▸ **Task goal**
Please copy out, word for word, the stretch of lines from the one containing "genus: Pardosa" through the one containing "scientific name: Ajuga reptans", including both.

Start of Supplied information

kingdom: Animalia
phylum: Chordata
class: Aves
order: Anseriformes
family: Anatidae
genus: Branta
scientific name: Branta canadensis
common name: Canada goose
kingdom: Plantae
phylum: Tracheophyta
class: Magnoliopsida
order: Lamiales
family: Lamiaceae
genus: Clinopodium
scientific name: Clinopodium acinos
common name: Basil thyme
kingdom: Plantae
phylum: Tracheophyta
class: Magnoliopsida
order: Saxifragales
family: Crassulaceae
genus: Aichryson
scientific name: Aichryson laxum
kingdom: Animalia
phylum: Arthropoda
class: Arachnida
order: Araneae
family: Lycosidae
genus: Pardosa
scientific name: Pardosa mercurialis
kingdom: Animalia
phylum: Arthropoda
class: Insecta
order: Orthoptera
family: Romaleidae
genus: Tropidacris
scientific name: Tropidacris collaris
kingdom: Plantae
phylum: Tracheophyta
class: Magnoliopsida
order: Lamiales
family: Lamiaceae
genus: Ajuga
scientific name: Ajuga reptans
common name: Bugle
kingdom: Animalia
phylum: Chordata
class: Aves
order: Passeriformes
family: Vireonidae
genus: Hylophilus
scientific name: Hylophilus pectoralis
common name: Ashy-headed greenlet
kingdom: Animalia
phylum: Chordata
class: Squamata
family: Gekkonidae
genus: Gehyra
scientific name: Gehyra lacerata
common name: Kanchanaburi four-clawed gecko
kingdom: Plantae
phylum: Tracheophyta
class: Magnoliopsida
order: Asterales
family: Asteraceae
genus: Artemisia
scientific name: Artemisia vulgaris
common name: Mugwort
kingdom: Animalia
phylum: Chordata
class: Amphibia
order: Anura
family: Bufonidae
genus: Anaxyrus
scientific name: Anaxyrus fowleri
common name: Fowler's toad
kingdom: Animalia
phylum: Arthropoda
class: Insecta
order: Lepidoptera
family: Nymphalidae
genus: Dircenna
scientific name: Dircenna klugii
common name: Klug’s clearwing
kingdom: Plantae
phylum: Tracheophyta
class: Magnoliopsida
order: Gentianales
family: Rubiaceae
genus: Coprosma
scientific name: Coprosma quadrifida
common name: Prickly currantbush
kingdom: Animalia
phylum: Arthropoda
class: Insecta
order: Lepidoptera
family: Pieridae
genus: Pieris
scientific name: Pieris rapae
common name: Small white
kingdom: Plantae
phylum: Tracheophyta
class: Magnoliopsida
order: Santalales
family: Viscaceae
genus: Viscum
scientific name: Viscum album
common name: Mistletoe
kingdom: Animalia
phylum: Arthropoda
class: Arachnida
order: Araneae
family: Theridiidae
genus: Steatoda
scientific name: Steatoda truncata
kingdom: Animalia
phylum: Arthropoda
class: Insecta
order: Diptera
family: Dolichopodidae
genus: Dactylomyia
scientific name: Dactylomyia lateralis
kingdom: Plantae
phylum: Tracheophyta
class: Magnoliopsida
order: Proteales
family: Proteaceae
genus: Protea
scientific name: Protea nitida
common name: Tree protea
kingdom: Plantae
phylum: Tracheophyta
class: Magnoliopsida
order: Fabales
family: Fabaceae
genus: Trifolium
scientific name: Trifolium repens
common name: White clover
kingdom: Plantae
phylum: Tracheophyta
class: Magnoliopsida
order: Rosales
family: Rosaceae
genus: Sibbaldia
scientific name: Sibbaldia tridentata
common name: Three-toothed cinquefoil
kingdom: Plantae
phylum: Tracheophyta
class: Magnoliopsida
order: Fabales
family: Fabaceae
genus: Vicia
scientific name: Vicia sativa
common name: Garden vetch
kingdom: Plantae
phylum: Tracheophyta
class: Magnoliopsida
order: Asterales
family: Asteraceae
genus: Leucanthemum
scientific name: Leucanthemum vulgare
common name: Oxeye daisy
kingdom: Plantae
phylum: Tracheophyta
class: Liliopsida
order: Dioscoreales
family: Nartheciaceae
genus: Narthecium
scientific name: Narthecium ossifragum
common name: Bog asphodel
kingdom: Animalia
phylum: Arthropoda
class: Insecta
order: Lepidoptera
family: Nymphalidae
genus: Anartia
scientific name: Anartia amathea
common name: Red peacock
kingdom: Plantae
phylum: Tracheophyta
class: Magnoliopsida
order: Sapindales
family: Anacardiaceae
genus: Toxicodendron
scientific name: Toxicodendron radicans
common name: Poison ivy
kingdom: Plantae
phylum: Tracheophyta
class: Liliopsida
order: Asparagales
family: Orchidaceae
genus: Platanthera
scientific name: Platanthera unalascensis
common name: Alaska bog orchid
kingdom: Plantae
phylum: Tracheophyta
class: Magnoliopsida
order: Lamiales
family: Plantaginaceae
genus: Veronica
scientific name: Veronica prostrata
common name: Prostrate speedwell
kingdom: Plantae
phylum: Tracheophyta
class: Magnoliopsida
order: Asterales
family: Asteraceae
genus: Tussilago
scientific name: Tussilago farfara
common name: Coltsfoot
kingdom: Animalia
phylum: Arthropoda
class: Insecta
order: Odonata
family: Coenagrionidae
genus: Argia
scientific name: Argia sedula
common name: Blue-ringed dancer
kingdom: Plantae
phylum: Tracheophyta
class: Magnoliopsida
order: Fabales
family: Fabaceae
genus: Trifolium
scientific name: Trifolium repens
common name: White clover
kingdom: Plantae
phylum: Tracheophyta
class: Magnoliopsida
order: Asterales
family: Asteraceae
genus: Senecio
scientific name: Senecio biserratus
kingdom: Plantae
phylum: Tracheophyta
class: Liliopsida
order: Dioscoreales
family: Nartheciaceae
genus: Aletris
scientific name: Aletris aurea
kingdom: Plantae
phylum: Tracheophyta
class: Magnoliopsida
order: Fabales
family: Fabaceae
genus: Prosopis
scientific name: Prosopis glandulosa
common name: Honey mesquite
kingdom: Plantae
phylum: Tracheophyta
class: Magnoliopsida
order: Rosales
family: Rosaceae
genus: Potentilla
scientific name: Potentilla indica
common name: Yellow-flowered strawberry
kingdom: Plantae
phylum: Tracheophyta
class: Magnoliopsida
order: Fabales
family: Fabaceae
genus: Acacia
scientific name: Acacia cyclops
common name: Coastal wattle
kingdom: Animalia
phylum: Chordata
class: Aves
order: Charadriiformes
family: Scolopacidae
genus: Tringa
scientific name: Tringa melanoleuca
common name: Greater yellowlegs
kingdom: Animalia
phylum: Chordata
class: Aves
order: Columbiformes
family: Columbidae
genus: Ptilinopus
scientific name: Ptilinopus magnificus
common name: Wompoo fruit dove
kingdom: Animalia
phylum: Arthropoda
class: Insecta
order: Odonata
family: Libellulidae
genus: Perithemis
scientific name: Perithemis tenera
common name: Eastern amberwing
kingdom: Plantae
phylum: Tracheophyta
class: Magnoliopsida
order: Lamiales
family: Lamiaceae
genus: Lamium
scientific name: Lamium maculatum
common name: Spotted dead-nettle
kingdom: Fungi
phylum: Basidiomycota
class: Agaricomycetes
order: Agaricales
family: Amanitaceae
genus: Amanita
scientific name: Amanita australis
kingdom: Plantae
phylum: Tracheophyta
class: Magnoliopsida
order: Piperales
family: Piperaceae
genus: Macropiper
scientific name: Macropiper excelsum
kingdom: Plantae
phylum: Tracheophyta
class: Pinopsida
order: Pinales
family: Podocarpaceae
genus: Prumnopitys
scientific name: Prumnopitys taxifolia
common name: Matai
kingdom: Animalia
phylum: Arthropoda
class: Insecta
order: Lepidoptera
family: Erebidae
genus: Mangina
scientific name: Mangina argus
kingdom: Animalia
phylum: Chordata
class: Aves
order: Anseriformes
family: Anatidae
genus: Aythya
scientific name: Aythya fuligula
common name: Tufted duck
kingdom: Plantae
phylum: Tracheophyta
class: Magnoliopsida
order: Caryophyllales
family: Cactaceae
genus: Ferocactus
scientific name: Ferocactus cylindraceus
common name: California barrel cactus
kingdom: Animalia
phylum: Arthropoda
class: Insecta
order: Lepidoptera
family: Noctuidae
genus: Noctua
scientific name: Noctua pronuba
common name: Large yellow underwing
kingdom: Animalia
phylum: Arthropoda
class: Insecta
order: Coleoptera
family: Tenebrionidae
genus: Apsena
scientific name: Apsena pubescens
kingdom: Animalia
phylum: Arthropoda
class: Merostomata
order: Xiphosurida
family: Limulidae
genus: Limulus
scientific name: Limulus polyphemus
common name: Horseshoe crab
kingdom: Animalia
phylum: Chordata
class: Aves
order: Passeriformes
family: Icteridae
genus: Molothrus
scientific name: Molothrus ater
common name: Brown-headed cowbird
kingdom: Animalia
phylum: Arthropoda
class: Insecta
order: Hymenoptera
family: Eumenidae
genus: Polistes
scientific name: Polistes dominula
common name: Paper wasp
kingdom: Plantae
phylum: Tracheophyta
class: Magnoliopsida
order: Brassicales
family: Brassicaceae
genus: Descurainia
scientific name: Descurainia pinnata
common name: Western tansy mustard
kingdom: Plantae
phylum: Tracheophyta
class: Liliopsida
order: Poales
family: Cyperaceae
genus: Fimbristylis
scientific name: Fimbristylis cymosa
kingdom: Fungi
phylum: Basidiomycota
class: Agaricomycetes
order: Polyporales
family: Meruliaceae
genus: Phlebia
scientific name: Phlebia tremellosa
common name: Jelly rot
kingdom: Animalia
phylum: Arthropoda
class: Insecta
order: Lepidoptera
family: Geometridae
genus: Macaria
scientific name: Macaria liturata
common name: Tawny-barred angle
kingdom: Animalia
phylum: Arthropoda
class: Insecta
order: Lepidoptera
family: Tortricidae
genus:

End of Supplied information

▸ **Output for this exercise**
genus: Pardosa
scientific name: Pardosa mercurialis
kingdom: Animalia
phylum: Arthropoda
class: Insecta
order: Orthoptera
family: Romaleidae
genus: Tropidacris
scientific name: Tropidacris collaris
kingdom: Plantae
phylum: Tracheophyta
class: Magnoliopsida
order: Lamiales
family: Lamiaceae
genus: Ajuga
scientific name: Ajuga reptans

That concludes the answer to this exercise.